Until his last tour in 2014, standup fans associated Miles Jupp with a homely brand of bumbling Englishness. Then the worm turned, as Jupp laid into the moral squalor of Coalition-era Britain with a political bite few of us knew he had. For those, myself included, who hoped The Chap You’re Thinking Of heralded a new, gloves-off chapter in Jupp’s career, its follow-up Songs of Freedom must come as a slight disappointment. It pitches the Rev and Thick of It man squarely back in his comfort zone, where life is all about the tribulations of parenthood, the horror of hipsters and the pleasures of a nice hot bath.

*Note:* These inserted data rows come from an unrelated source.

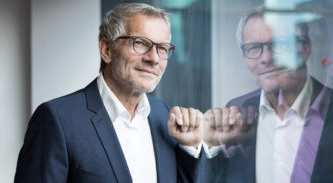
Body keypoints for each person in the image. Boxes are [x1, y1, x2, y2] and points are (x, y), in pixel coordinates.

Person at [14, 3, 204, 183]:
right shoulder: (57, 119)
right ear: (106, 50)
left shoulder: (163, 115)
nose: (154, 58)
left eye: (162, 48)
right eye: (140, 43)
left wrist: (189, 148)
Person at [203, 5, 333, 183]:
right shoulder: (236, 110)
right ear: (244, 58)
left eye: (278, 44)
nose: (266, 58)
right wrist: (212, 145)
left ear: (304, 49)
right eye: (254, 48)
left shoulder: (328, 105)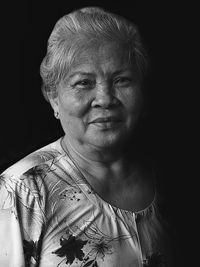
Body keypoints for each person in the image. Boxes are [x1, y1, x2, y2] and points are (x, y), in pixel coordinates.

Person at [0, 7, 171, 267]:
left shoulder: (174, 173)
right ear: (54, 97)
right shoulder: (21, 191)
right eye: (83, 83)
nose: (104, 99)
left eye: (122, 80)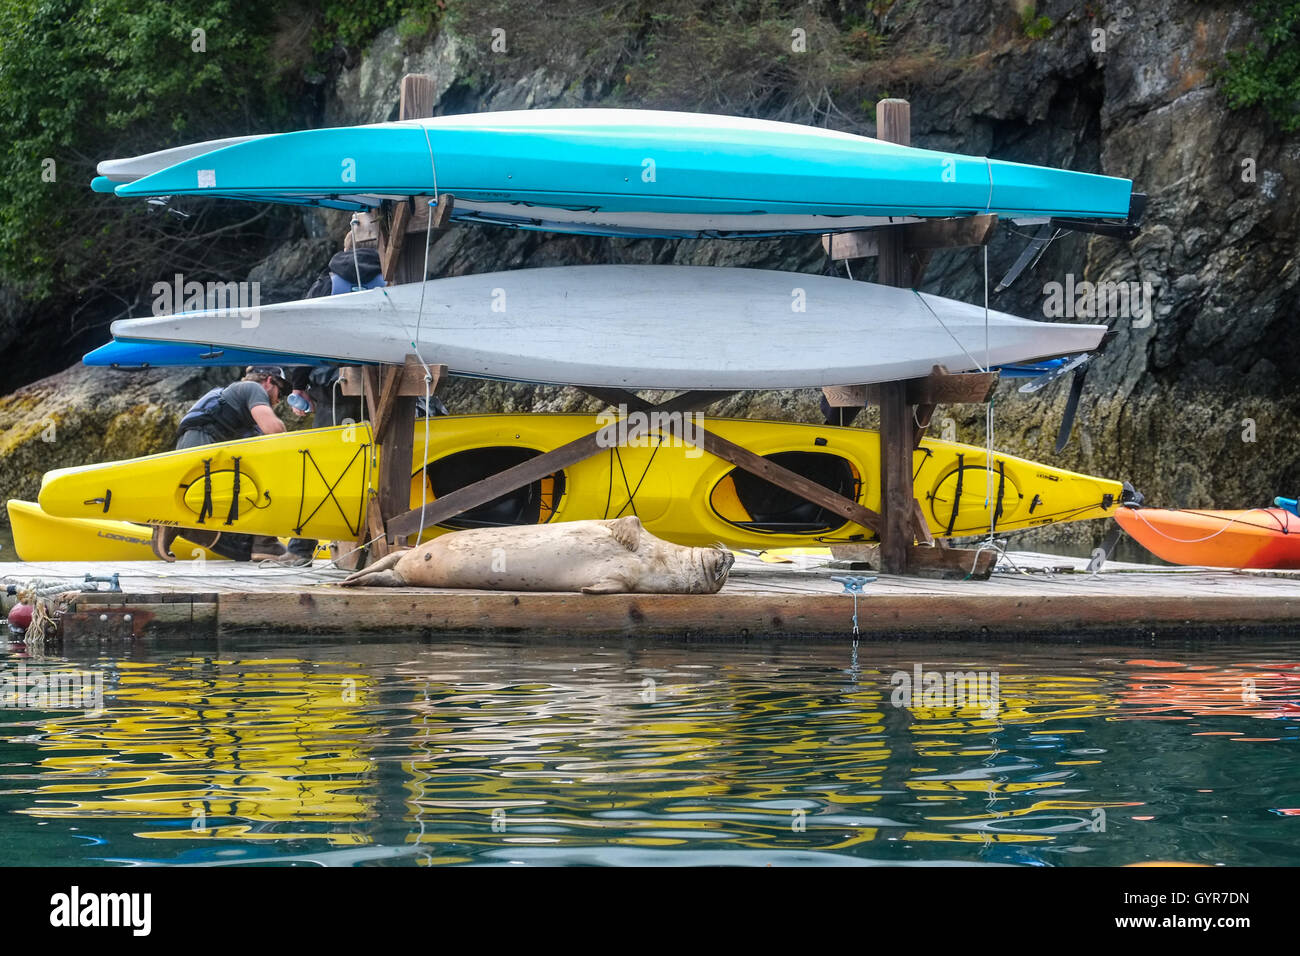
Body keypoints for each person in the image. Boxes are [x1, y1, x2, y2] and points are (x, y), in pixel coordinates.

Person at [152, 366, 292, 564]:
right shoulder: (252, 388)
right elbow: (275, 431)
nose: (280, 400)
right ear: (269, 381)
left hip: (194, 448)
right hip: (202, 446)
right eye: (282, 391)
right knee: (275, 472)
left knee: (245, 550)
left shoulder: (238, 408)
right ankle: (178, 522)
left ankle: (263, 544)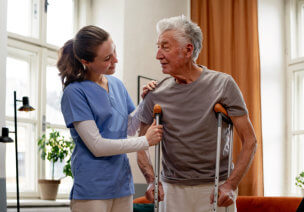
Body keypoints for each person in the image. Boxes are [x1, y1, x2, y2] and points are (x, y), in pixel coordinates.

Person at [136, 15, 257, 212]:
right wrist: (151, 180)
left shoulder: (223, 84)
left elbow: (250, 140)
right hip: (171, 190)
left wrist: (231, 185)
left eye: (165, 47)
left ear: (188, 50)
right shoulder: (155, 92)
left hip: (215, 188)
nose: (158, 55)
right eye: (158, 47)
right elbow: (139, 141)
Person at [58, 25, 163, 212]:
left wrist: (145, 102)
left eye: (114, 51)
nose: (115, 60)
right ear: (86, 61)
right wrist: (145, 141)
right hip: (93, 189)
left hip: (122, 184)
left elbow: (130, 127)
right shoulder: (74, 93)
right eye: (107, 58)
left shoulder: (116, 84)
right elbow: (97, 146)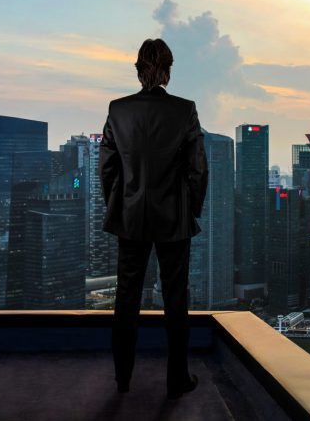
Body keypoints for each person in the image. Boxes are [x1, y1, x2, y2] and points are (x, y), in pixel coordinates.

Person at [99, 38, 208, 398]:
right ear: (168, 69)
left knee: (126, 297)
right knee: (176, 300)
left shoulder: (118, 110)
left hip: (130, 216)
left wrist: (120, 206)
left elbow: (108, 169)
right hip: (173, 218)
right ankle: (177, 379)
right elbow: (197, 170)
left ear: (138, 68)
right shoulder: (184, 110)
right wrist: (189, 212)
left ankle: (122, 379)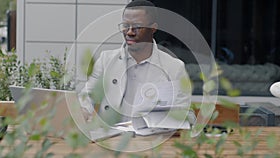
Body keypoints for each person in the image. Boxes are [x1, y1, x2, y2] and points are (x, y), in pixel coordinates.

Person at [79, 0, 195, 129]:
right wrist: (82, 113)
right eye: (125, 25)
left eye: (137, 27)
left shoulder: (174, 67)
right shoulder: (106, 60)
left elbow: (184, 114)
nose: (129, 32)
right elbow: (87, 97)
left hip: (151, 141)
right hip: (110, 139)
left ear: (153, 28)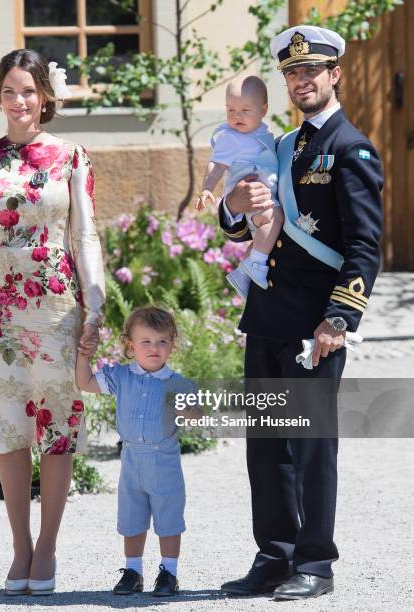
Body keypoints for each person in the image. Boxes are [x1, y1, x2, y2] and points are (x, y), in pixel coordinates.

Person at [218, 26, 383, 600]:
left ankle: (315, 561)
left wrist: (339, 319)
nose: (301, 81)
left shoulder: (350, 147)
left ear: (334, 74)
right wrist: (233, 209)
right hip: (266, 316)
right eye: (292, 73)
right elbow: (249, 217)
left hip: (314, 323)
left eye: (311, 70)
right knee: (266, 446)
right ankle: (274, 554)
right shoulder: (284, 146)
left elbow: (364, 245)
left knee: (310, 445)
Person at [0, 49, 105, 595]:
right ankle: (20, 547)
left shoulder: (71, 156)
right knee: (8, 426)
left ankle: (49, 549)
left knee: (57, 427)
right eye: (9, 91)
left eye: (29, 91)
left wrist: (97, 304)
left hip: (59, 307)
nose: (19, 101)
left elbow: (85, 234)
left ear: (46, 97)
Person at [76, 305, 199, 597]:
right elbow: (85, 383)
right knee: (131, 518)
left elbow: (196, 415)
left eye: (162, 342)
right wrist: (83, 356)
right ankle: (132, 571)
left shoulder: (178, 383)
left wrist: (188, 409)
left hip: (164, 461)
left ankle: (169, 573)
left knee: (168, 518)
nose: (154, 348)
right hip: (131, 461)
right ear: (130, 346)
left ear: (172, 345)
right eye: (146, 342)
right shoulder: (121, 376)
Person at [195, 76, 283, 299]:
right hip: (250, 196)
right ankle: (255, 263)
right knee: (274, 217)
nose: (237, 116)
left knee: (269, 227)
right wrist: (207, 188)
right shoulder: (230, 137)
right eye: (231, 110)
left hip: (266, 192)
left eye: (245, 110)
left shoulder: (265, 131)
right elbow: (216, 165)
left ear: (263, 110)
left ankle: (247, 270)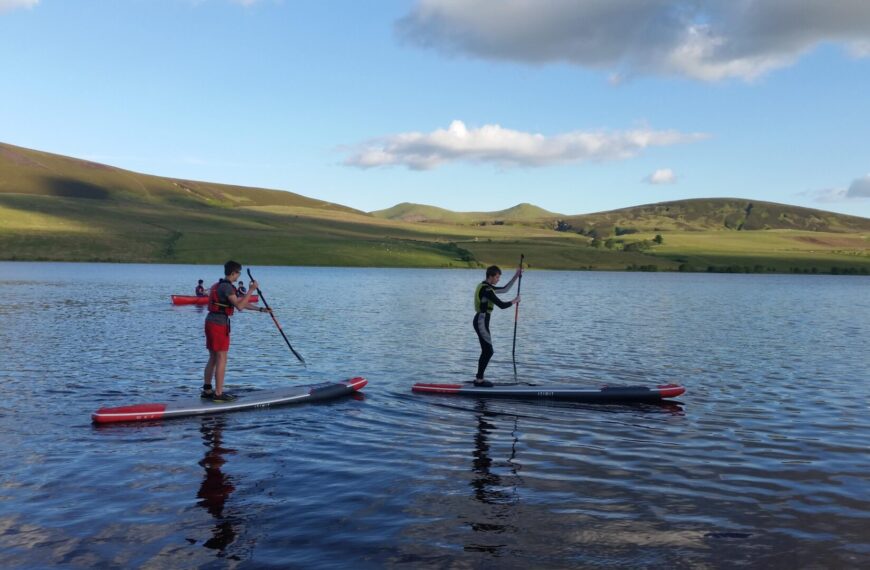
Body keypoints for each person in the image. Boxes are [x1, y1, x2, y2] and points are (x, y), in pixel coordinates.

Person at [202, 261, 270, 402]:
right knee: (222, 358)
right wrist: (251, 290)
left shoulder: (219, 285)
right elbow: (239, 306)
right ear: (233, 273)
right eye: (238, 273)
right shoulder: (227, 287)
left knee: (213, 357)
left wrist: (261, 310)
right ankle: (219, 394)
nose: (239, 275)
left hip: (210, 321)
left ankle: (207, 390)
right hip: (219, 324)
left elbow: (240, 302)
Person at [472, 264, 521, 387]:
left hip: (481, 321)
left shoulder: (487, 287)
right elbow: (502, 305)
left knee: (486, 350)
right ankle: (479, 380)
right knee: (488, 351)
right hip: (481, 321)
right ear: (491, 276)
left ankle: (479, 378)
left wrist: (516, 275)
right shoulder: (486, 290)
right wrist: (514, 301)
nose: (498, 279)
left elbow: (505, 289)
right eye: (497, 277)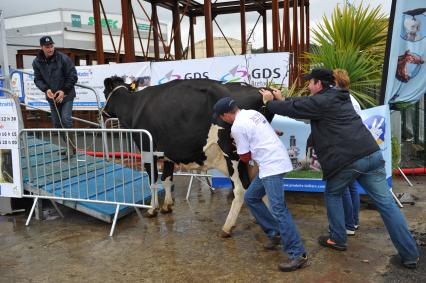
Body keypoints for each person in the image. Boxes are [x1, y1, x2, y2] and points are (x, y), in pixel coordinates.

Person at [259, 68, 420, 269]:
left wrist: (270, 102)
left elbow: (294, 108)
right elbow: (301, 104)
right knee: (387, 205)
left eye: (310, 83)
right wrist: (282, 99)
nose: (308, 86)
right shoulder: (339, 96)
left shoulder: (321, 102)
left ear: (319, 84)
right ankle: (410, 255)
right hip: (371, 155)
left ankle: (338, 239)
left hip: (348, 161)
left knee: (333, 193)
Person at [213, 97, 308, 272]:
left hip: (272, 166)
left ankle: (298, 253)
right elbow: (265, 132)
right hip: (272, 162)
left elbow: (245, 157)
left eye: (221, 117)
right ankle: (274, 233)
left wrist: (237, 147)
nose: (221, 120)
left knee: (279, 209)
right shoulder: (253, 113)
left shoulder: (237, 127)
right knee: (251, 197)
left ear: (226, 115)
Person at [32, 36, 78, 155]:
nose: (50, 49)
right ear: (42, 47)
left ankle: (71, 149)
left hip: (66, 95)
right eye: (47, 47)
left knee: (65, 120)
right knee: (57, 123)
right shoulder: (36, 62)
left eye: (51, 46)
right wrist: (46, 89)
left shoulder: (63, 58)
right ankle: (70, 147)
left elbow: (73, 75)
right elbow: (38, 79)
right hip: (52, 98)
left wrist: (63, 90)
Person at [333, 69, 361, 235]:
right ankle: (354, 222)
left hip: (344, 148)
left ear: (336, 83)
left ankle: (349, 224)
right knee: (351, 187)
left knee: (343, 188)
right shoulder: (351, 99)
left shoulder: (342, 101)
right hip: (353, 147)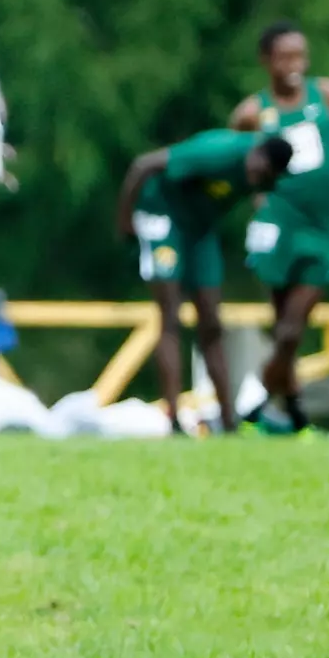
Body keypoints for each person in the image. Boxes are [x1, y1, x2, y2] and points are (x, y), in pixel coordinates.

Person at [118, 130, 295, 432]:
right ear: (256, 154)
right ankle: (172, 418)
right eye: (258, 171)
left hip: (200, 230)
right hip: (163, 216)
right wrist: (125, 220)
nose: (257, 178)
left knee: (212, 322)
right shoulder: (219, 152)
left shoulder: (261, 179)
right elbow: (143, 165)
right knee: (170, 315)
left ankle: (228, 423)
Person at [229, 22, 329, 436]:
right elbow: (240, 165)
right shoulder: (253, 113)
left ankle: (252, 404)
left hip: (321, 227)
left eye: (300, 56)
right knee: (283, 326)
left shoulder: (323, 95)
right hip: (278, 225)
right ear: (267, 61)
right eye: (285, 57)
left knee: (293, 327)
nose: (295, 65)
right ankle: (292, 416)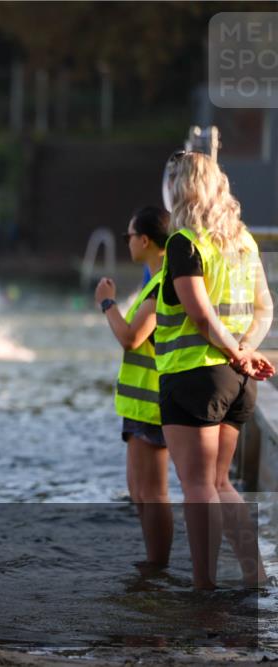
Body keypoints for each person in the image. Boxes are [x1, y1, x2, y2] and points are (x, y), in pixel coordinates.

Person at [156, 151, 274, 589]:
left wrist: (235, 353)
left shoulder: (184, 242)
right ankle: (255, 577)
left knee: (197, 487)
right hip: (238, 382)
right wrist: (244, 352)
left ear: (180, 187)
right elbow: (265, 309)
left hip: (194, 378)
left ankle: (203, 587)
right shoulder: (243, 240)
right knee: (222, 482)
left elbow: (202, 317)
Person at [94, 206, 172, 573]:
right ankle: (151, 564)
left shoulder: (161, 285)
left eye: (128, 236)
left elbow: (131, 338)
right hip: (137, 403)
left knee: (153, 494)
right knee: (139, 494)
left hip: (153, 403)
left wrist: (107, 303)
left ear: (144, 240)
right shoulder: (151, 283)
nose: (126, 243)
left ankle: (158, 566)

Maybe that’s to be expected. He’s the new host of Radio 4’s News Quiz; BBC angst about political impartiality may be weighing on his shoulders. At any rate, tonight’s show stays strictly middle-of-the-road – which is a tricky place to be if you want to get anywhere. Its opening stages are slow and underpowered, as Jupp fantasises about the hot-tub he’ll be slipping into post-show, and weaves an attenuated anecdote about an unsatisfied punter at a recent Lincolnshire gig.
For half an hour, it feels like Jupp is still warming himself, and the audience, up. There’s a routine about his curse of politeness, whereby he showers waiters with thank yous for the merest courtesy. The same curse afflicts this mild-mannered show. Often the joke is meant to be Jupp’s impotent rage at life’s minor inconveniences: the replacement of buttons by touchscreens; being mistaken for a trainspotter. But the rage is too demurely expressed; we’re never persuaded that, really, Jupp is all that bothered.
Things pick up. By the time he’s waxing exasperated about the food served on trains, Jupp’s hit his groove. Elsewhere, we’re laughing not at the peevishness but at the urbane turns of phrase, as when our host describes a jobless actor friend plundering canapes to feed his family (“Blinis again, dad?”), or the removal man chez Jupp packing boxes as if the whole process was the aftermath of a row.
The friend story is otherwise weak: it flogs the man’s habit of lying about his job at parties until, comedically, it’s a dead horse. The house-move story takes Jupp and family to Wales, to escape the “cocktails in jars” makeover of their London neighbourhood. A closing set-piece finds Jupp reviewing restaurants in the gentrified East End: an engaging tale, if not one that’s exactly jam-packed with comic incident.
Only once does he venture a contentious opinion, as part of a rant against Prince Charles’s Duchy Originals line of biscuits – “a crunchy inducement to armed republican revolution”, as he calls them. It’s an amusing routine, but would be more so if he’d press less gingerly on its accelerator, or feel the need to excuse its politics. (“Republican rant over, Epsom…”) The show is, in short, a retreat for Jupp – into a diverting world of domestic indignities and worrying developments at WHSmith.
- At Wyvern theatre, Swindon, 14 September; Stafford Gatehouse, 16 September; and touring.